Goal of the exercise: Whenever "back" appears in a line, please copy that line from the data.

Records supplied below:

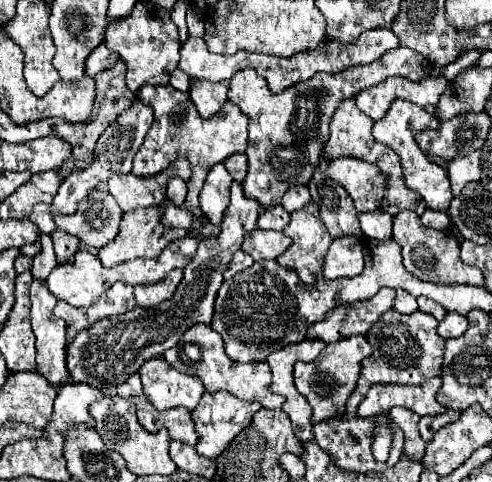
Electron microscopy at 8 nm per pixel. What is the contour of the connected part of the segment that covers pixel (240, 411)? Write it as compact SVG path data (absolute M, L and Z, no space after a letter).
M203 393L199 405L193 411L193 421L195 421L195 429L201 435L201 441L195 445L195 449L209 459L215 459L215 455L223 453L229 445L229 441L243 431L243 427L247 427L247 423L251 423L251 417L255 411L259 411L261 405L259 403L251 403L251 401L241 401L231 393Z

End of Records supplied.
Records supplied below:

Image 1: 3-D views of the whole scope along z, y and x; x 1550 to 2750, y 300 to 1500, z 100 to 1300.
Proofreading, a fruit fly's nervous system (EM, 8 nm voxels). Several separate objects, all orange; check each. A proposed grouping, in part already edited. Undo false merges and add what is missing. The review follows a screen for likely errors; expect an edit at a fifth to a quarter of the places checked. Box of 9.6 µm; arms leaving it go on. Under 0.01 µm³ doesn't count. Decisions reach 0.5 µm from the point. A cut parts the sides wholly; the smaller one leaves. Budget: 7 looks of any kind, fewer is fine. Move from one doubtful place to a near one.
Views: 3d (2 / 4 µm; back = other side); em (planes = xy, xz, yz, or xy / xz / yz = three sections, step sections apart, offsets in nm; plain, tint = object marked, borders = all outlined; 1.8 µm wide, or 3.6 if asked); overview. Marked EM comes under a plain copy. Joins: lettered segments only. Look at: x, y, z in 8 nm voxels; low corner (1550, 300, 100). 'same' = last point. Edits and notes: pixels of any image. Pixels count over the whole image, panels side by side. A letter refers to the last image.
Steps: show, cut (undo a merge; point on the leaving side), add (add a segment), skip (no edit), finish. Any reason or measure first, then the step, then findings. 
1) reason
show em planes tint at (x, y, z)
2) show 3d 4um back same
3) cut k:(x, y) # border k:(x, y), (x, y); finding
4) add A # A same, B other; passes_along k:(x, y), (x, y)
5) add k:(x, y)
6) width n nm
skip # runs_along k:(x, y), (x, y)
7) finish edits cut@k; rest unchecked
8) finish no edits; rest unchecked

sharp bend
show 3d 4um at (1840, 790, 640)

End of Records supplied.

Exercise solution:
Views: 3d (2 / 4 µm; back = other side); em (planes = xy, xz, yz, or xy / xz / yz = three sections, step sections apart, offsets in nm; plain, tint = object marked, borders = all outlined; 1.8 µm wide, or 3.6 if asked); overview. Marked EM comes under a plain copy. Joins: lettered segments only. Look at: x, y, z in 8 nm voxels; low corner (1550, 300, 100). 'same' = last point. Edits and notes: pixels of any image. Pixels count over the whole image, panels side by side. A letter refers to the last image.
2) show 3d 4um back same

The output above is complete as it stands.